Eventi – È il messaggio forte uscito dalla quinta edizione del Consumer & Retail Summit organizzato dal Gruppo 24 ORE con Mark Up e Gdoweek. Notevole il successo dell'evento con oltre 1.800 partecipanti in sala.

Il tradizionale appuntamento annuale per il mondo del retail e del marketing del largo consumo ha affrontato per la prima volta anche tematiche di ampio respiro che coinvolgono l'economia nel suo complesso.
Un cambiamento voluto e spiegato dal direttore di Mark Up e Gdoweek, Mattia Losi, nell'introduzione dei lavori: sensibilizzare l'industria del commercio sui temi politici ed economici del Paese al fine di contribuire al dibattito nelle varie sedi come avviene usualmente per gli altri settori dell’economia. Per Mark Up e Gdoweek, i periodici dell’Area Retail del Gruppo 24 ORE, l'urgenza è quella di contribuire a produrre una presa di coscienza circa il peso del settore all'interno del tessuto economico, finalizzato a dare un contributo all'indirizzo del Paese.

La prima sessione condotta da Lamberto Biscarini di Boston Consulting Group ha illustrato con dettaglio le modalità con cui far ripartire i consumi in Italia attraverso almeno tre leve economiche/sociali: liberalizzazioni dei settori, occupazione femminile e social card.

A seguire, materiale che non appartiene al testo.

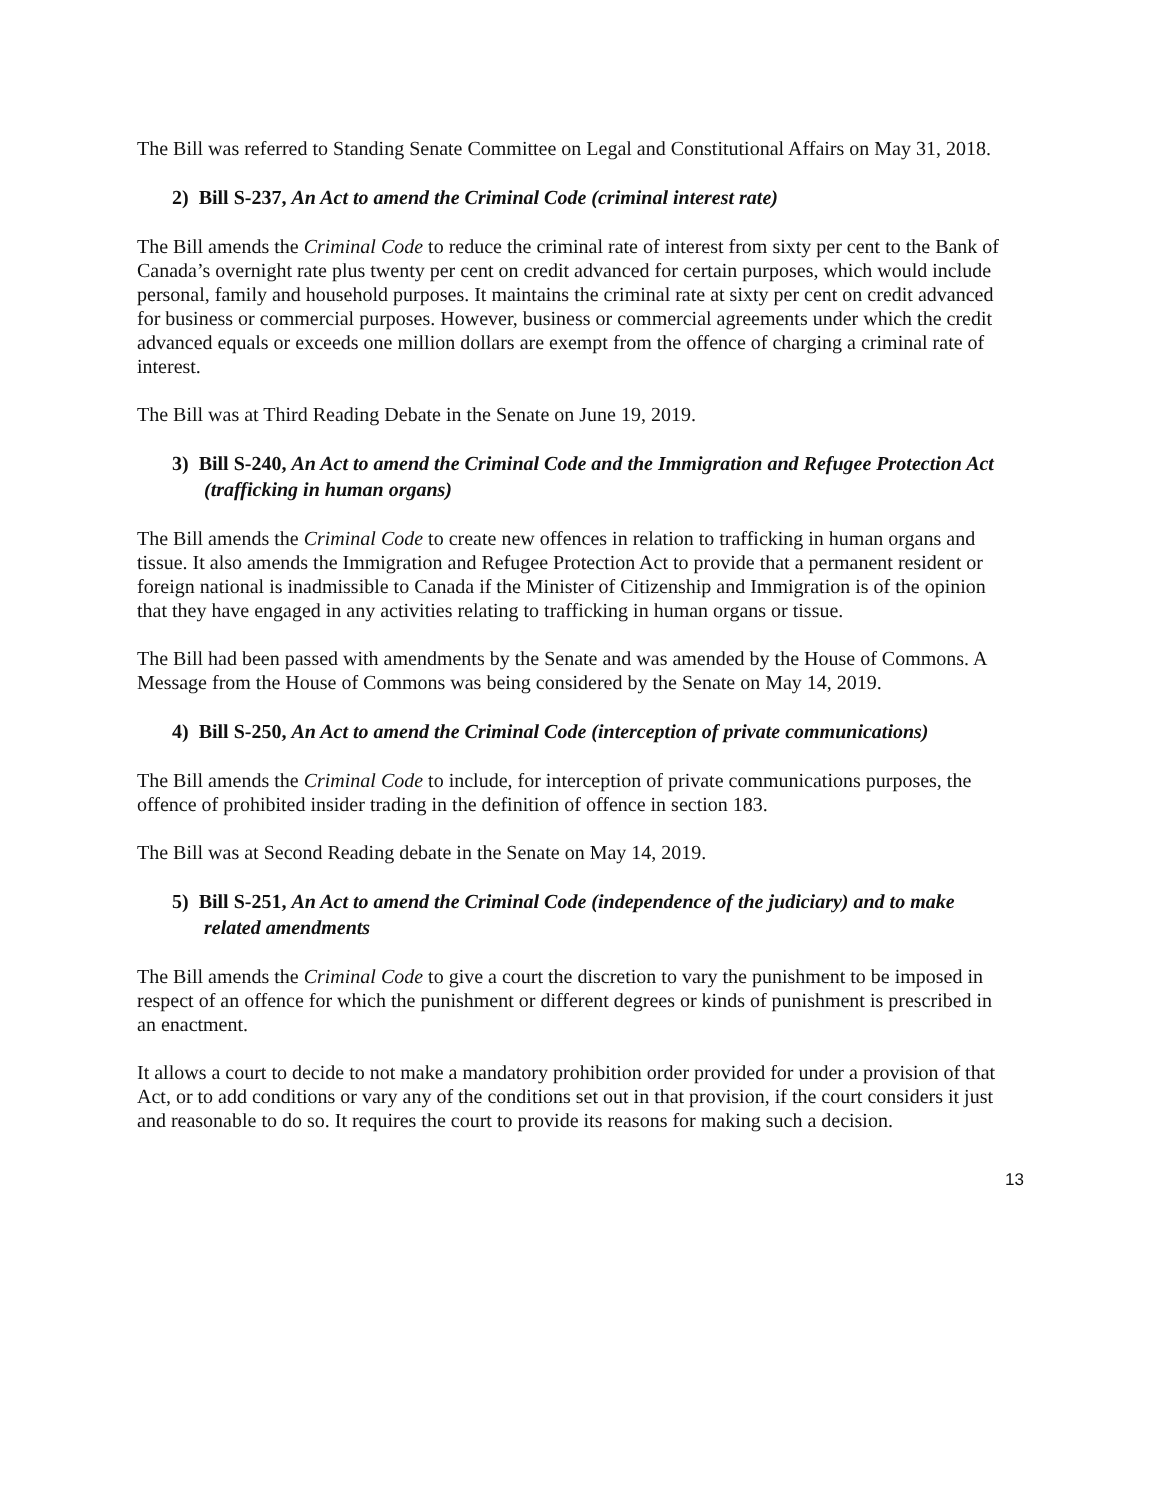The Bill was referred to Standing Senate Committee on Legal and Constitutional Affairs on May 31, 2018.
2) Bill S-237, An Act to amend the Criminal Code (criminal interest rate)
The Bill amends the Criminal Code to reduce the criminal rate of interest from sixty per cent to the Bank of Canada’s overnight rate plus twenty per cent on credit advanced for certain purposes, which would include personal, family and household purposes. It maintains the criminal rate at sixty per cent on credit advanced for business or commercial purposes. However, business or commercial agreements under which the credit advanced equals or exceeds one million dollars are exempt from the offence of charging a criminal rate of interest.
The Bill was at Third Reading Debate in the Senate on June 19, 2019.
3) Bill S-240, An Act to amend the Criminal Code and the Immigration and Refugee Protection Act (trafficking in human organs)
The Bill amends the Criminal Code to create new offences in relation to trafficking in human organs and tissue. It also amends the Immigration and Refugee Protection Act to provide that a permanent resident or foreign national is inadmissible to Canada if the Minister of Citizenship and Immigration is of the opinion that they have engaged in any activities relating to trafficking in human organs or tissue.
The Bill had been passed with amendments by the Senate and was amended by the House of Commons. A Message from the House of Commons was being considered by the Senate on May 14, 2019.
4) Bill S-250, An Act to amend the Criminal Code (interception of private communications)
The Bill amends the Criminal Code to include, for interception of private communications purposes, the offence of prohibited insider trading in the definition of offence in section 183.
The Bill was at Second Reading debate in the Senate on May 14, 2019.
5) Bill S-251, An Act to amend the Criminal Code (independence of the judiciary) and to make related amendments
The Bill amends the Criminal Code to give a court the discretion to vary the punishment to be imposed in respect of an offence for which the punishment or different degrees or kinds of punishment is prescribed in an enactment.
It allows a court to decide to not make a mandatory prohibition order provided for under a provision of that Act, or to add conditions or vary any of the conditions set out in that provision, if the court considers it just and reasonable to do so. It requires the court to provide its reasons for making such a decision.
13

La tavola rotonda di apertura condotta da Mattia Losi si è focalizzata sull’emergenza che sta attraversando l’Italia e sulle politiche economiche. Il dibattito ha coinvolto Luigi Bordoni, presidente di Centromarca, Giovanni Cobolli Gigli, Presidente di Federdistribuzione e Valerio di Natale, Presidente Indicod-ECR.

Diversi i temi caldi: l’eccessivo impatto recessivo della manovra economica e l'insufficiente azione del Governo nel varare misure per la crescita utili a superare la crisi e rivitalizzare quindi i consumi stagnanti da ormai diversi anni. Un'insufficienza condizionata anche da un blocco sociale trasversale che coinvolge diverse classi e che di fatto impedisce di rompere rendite di posizione e status privilegiati. Rispetto alle parti, se l'industria ha spesso partecipato e fatto sentire la sua voce in diverse sedi e circostanze, la distribuzione ha finora mostrato un atteggiamento distratto che deve cambiare per occuparsi di questioni centrali per i propri interessi. Un esempio riguarda le aperture domenicali ristrette alle sole città d’arte.

Oltre la questione politica, il summit ha elevato a tema cardine la fiducia del consumatore, in tutti i risvolti possibili. Si sono espressi in questa direzione sia importanti operatori del settore, sia sociologi e studiosi di respiro accademico e consulenziale.